Edmonds identifies the following behaviors as potential signs your child might need glasses:

  1. Eye Rubbing: Edmonds notes that eye rubbing, commonly seen as a sign of tired eyes, can indicate eye strain, potentially due to uncorrected vision problems.
  2. Reading Struggles: If a child is reading below their expected level and displaying issues like repeating lines, losing their place, or using a finger to guide their eyes, it could be indicative of vision problems.
  3. Eye Straining: Some children exhibit physical signs such as straining eyes, closing one eye, or holding objects too close or too far away, especially when trying to see the school board, leading to potential disruption in class.
  4. Headaches: Edmonds warns that children with uncorrected vision issues may experience more headaches, particularly during reading or when focusing on objects at close range. Over time, eye muscles can become strained and fatigued.
  5. Sitting Close to the TV: If a child habitually sits very close to the television screen, it may suggest that they are struggling to see details, possibly causing additional eye strain.
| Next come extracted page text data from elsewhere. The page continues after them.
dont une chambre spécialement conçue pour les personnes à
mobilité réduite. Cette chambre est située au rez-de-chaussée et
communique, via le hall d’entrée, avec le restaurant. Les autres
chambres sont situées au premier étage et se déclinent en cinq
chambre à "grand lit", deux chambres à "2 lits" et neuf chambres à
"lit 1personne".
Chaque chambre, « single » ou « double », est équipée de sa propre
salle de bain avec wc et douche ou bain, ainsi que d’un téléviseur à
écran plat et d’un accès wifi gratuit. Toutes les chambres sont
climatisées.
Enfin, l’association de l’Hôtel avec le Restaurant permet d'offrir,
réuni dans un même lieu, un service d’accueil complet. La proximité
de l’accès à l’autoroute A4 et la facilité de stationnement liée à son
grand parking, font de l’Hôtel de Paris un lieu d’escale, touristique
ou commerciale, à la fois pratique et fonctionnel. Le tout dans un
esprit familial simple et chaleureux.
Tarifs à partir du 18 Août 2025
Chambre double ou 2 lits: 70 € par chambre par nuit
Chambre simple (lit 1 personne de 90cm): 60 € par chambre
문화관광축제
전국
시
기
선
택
  6. Head Tilting: Edmonds notes that if a child tilts their head while reading, it could be a sign of them trying to compensate for underlying eyesight problems.
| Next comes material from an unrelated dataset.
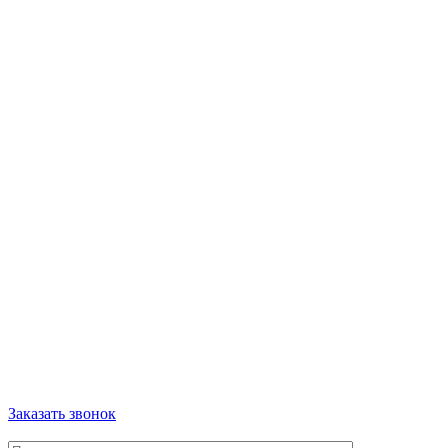
Заказать звонок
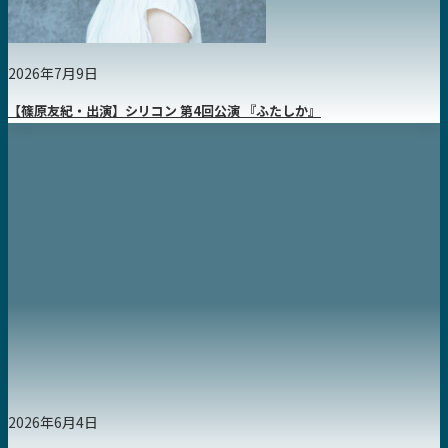
2026年7月9日
【篠原友紀・出演】シリコン 第4回公演 『ふたしか』
2026年6月4日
  7. Sitting in the Front Row: Children who consistently opt for the front row in the classroom to get a better view of the board may be signaling issues with their vision.
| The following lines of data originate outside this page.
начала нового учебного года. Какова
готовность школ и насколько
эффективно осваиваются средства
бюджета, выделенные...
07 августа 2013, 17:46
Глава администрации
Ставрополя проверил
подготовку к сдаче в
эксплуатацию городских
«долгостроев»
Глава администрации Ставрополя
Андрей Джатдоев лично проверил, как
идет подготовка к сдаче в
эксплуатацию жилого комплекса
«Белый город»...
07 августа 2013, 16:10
  8. Closing One Eye: Children frequently closing one eye when performing tasks might be doing so to favor their stronger eye, indicating a potential uncorrected vision problem.

In conclusion, recognizing these subtle signs and scheduling regular eye examinations for children is essential for their overall development, as more than 80% of learning, cognitive, and social abilities are linked to vision.

Early intervention can prevent issues from worsening and allow for more effective treatment. Additionally, eye tests can uncover underlying health conditions. Parents should remain vigilant and proactive in ensuring their child’s visual health.